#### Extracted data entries
▬▬▬▬▬▬▬▬▬▬

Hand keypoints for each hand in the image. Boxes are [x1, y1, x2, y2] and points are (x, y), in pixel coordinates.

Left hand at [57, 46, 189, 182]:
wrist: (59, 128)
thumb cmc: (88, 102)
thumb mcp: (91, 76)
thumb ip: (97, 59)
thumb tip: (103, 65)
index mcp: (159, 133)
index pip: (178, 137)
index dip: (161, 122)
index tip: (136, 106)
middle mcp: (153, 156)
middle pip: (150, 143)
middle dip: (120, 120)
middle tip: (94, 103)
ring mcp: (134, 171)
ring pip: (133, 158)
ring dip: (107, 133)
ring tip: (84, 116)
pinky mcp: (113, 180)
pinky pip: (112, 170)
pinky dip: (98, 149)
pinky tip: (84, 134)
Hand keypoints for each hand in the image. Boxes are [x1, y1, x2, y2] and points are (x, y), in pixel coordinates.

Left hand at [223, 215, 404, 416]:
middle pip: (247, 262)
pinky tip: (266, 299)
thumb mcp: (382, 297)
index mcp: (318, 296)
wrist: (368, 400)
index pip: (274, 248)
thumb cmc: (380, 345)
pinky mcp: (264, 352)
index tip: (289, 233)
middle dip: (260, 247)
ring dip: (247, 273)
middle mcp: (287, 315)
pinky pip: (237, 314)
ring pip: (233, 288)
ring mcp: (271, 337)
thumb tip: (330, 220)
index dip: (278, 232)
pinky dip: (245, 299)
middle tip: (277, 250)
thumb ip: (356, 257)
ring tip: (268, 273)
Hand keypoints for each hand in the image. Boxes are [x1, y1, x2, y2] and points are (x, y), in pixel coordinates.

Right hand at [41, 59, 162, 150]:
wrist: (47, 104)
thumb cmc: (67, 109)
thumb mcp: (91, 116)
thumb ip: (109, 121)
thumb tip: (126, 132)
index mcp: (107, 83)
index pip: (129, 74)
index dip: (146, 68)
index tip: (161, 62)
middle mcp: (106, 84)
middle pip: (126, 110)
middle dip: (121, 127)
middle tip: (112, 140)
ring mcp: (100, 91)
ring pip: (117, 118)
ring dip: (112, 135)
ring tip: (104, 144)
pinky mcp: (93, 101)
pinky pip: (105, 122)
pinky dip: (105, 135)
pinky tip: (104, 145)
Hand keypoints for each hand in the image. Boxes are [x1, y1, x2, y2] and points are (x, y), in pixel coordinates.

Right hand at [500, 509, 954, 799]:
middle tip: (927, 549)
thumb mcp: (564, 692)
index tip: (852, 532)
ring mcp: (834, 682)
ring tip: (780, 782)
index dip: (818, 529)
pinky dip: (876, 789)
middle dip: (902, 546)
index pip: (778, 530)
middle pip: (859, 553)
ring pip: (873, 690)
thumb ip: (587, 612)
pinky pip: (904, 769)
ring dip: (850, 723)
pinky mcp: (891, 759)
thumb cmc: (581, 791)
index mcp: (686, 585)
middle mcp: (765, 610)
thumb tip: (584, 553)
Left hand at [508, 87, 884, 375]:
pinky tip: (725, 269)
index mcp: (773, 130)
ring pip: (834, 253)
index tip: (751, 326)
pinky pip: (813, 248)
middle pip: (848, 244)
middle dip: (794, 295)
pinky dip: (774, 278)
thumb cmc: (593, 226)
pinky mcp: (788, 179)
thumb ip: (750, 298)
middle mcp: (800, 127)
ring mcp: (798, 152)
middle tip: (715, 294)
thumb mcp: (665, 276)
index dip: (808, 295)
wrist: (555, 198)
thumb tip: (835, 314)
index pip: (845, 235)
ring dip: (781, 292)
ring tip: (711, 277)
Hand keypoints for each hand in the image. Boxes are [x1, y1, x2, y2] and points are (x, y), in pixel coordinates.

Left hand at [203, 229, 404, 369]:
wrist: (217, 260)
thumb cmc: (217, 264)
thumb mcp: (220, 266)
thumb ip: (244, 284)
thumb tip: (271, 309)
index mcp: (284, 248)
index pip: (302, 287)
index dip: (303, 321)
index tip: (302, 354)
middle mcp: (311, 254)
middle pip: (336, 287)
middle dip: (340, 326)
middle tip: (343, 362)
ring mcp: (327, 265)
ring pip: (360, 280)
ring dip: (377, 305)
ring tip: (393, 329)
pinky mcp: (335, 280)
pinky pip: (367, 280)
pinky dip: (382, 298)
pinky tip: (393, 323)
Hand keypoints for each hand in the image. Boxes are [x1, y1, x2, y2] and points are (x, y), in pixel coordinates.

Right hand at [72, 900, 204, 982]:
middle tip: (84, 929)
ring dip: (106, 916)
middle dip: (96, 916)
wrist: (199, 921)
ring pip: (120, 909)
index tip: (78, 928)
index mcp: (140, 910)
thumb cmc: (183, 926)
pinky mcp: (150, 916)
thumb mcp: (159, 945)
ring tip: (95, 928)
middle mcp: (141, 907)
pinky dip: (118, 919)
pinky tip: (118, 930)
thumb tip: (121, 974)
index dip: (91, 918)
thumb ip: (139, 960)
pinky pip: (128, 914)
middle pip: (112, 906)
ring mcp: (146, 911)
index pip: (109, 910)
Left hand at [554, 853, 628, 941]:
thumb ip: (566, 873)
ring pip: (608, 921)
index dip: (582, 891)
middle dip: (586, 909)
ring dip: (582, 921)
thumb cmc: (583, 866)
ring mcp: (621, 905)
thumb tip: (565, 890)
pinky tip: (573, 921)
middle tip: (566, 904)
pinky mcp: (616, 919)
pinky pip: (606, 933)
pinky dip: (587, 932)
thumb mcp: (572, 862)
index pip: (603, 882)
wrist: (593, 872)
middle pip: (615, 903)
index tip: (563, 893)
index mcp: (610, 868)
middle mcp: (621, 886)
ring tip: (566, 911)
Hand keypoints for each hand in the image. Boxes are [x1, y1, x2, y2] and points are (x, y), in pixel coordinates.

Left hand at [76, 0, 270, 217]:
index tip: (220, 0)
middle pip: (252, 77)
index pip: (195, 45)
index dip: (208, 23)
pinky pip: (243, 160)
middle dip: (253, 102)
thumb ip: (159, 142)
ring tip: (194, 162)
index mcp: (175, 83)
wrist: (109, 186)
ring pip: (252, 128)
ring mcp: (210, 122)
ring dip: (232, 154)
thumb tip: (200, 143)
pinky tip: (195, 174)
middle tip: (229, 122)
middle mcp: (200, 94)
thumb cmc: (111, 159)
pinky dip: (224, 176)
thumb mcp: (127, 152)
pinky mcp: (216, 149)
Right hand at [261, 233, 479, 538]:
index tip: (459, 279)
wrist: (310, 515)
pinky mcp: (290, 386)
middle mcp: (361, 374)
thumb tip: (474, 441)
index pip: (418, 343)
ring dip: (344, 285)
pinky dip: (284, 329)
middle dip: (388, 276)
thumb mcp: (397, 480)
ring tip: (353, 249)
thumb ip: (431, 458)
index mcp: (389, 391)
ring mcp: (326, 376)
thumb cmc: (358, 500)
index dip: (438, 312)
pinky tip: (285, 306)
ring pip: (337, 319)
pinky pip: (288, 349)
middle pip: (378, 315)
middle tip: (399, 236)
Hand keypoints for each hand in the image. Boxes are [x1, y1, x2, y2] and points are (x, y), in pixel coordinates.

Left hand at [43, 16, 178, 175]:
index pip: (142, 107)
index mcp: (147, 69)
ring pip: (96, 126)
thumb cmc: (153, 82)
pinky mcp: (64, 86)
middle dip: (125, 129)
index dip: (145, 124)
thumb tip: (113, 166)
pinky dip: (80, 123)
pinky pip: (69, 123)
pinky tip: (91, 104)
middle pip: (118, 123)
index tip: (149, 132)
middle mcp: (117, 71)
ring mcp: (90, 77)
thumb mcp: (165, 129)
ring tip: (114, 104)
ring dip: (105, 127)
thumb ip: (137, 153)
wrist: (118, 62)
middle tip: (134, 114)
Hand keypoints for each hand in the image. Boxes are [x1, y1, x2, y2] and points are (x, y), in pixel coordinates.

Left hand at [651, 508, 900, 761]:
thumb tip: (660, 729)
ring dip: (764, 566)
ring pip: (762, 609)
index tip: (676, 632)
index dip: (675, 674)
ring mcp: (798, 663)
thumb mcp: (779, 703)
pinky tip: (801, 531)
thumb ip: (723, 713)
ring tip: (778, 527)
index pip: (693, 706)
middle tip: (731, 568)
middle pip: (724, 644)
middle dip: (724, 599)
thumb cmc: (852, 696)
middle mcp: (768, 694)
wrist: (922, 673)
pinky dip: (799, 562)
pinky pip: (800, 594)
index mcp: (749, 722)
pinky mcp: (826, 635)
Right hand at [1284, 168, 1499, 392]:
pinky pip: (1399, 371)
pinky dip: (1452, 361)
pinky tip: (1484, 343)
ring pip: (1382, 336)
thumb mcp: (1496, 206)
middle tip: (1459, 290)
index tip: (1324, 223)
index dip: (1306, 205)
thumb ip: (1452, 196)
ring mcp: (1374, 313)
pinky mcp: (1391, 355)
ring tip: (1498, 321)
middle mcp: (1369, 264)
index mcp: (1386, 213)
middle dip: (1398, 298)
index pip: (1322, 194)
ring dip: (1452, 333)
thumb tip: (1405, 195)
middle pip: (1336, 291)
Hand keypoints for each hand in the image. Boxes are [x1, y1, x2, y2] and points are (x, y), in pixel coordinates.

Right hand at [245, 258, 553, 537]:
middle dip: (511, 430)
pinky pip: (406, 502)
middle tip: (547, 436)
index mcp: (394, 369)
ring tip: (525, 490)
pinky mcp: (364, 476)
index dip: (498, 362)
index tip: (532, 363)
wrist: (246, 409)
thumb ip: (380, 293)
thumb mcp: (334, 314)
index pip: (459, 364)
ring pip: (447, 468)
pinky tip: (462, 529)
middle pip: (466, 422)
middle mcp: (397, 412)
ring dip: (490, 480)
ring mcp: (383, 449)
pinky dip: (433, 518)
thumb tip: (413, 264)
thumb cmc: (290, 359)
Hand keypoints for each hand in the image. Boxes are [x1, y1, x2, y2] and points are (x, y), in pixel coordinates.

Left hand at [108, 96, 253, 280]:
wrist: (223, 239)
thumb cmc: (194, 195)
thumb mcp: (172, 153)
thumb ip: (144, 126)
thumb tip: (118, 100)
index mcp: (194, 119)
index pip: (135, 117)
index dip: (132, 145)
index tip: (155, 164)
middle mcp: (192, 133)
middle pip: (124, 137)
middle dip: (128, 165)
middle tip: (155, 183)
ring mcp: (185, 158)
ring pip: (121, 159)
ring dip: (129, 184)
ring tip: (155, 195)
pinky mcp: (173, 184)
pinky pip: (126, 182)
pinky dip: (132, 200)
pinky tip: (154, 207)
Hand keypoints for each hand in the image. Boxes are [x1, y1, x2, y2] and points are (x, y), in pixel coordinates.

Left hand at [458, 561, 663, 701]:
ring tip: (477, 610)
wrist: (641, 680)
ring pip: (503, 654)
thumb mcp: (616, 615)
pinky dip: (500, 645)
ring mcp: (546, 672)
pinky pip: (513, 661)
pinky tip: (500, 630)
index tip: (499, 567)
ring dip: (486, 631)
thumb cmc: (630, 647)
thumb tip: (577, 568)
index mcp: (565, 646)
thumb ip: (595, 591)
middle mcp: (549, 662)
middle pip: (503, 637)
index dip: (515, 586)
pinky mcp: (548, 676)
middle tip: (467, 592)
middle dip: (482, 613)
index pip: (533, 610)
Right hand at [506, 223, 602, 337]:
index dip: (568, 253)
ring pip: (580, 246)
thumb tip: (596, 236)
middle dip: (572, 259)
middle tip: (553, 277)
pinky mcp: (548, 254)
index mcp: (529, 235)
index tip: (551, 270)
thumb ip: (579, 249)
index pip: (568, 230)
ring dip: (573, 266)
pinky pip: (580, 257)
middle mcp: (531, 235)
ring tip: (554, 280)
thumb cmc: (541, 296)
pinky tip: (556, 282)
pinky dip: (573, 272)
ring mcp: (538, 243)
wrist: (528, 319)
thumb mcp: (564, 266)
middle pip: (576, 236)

▬▬▬▬▬▬▬▬▬▬

#### Task details
Of all the entries above, retype exactly the lines from the line with "ring mcp: (271, 337)" to the line with "middle pip: (126, 110)", both included, and no others.

#### Exercise output
ring mcp: (271, 337)
thumb tip: (330, 220)
index dip: (278, 232)
pinky dip: (245, 299)
middle tip: (277, 250)
thumb ip: (356, 257)
ring tip: (268, 273)
Hand keypoints for each hand in the image. Boxes are [x1, y1, x2, y2] and points are (x, y), in pixel coordinates.

Right hand at [41, 59, 162, 150]:
wrist: (47, 104)
thumb cmc: (67, 109)
thumb mcp: (91, 116)
thumb ip: (109, 121)
thumb tip: (126, 132)
index mcp: (107, 83)
index pip: (129, 74)
index dip: (146, 68)
index tip: (161, 62)
middle mcp: (106, 84)
middle pip: (126, 110)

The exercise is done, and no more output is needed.